_Required work_: Take the listing below and print exactly the lines starting at the line containing "1979 - #caraïbe #haïti" and ending at the line containing "organisés au Centre", both ends included, and no others.

_Provided material_:
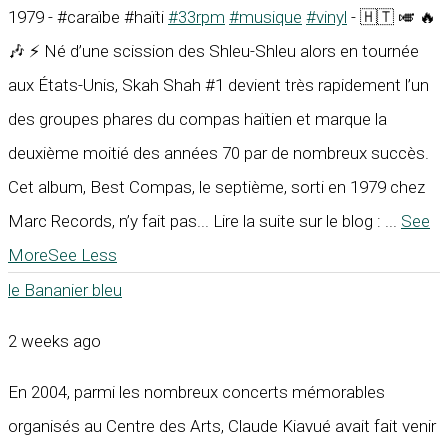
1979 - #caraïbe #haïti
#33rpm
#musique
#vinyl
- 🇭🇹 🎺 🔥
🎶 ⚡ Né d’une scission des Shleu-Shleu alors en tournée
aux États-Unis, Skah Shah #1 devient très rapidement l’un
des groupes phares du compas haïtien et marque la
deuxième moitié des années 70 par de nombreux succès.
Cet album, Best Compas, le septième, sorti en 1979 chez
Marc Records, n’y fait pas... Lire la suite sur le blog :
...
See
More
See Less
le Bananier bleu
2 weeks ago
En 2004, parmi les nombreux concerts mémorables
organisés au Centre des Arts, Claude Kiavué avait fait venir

* * *

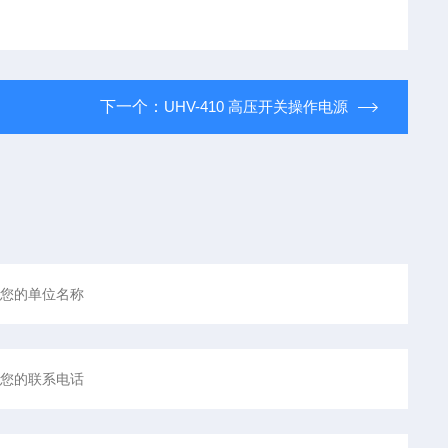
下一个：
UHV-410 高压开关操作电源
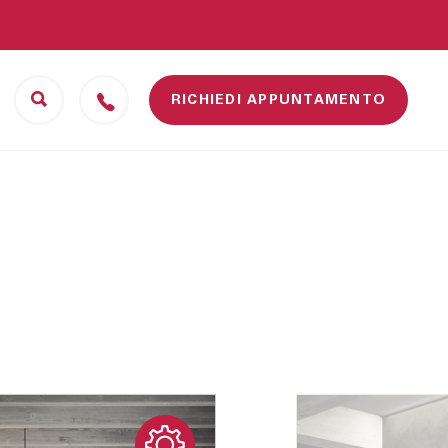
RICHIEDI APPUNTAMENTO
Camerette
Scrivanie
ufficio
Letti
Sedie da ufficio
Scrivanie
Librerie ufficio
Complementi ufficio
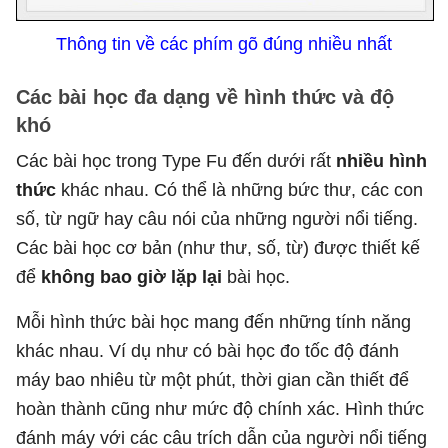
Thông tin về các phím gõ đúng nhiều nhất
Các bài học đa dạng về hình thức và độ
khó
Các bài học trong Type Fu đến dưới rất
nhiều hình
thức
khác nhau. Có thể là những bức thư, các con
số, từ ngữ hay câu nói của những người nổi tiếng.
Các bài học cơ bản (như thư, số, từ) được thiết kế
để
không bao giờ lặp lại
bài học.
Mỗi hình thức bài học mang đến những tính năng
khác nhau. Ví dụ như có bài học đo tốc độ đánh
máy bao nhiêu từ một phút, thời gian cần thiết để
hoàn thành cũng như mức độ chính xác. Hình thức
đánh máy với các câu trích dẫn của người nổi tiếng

_Output of the task_:
1979 - #caraïbe #haïti
#33rpm
#musique
#vinyl
- 🇭🇹 🎺 🔥
🎶 ⚡ Né d’une scission des Shleu-Shleu alors en tournée
aux États-Unis, Skah Shah #1 devient très rapidement l’un
des groupes phares du compas haïtien et marque la
deuxième moitié des années 70 par de nombreux succès.
Cet album, Best Compas, le septième, sorti en 1979 chez
Marc Records, n’y fait pas... Lire la suite sur le blog :
...
See
More
See Less
le Bananier bleu
2 weeks ago
En 2004, parmi les nombreux concerts mémorables
organisés au Centre des Arts, Claude Kiavué avait fait venir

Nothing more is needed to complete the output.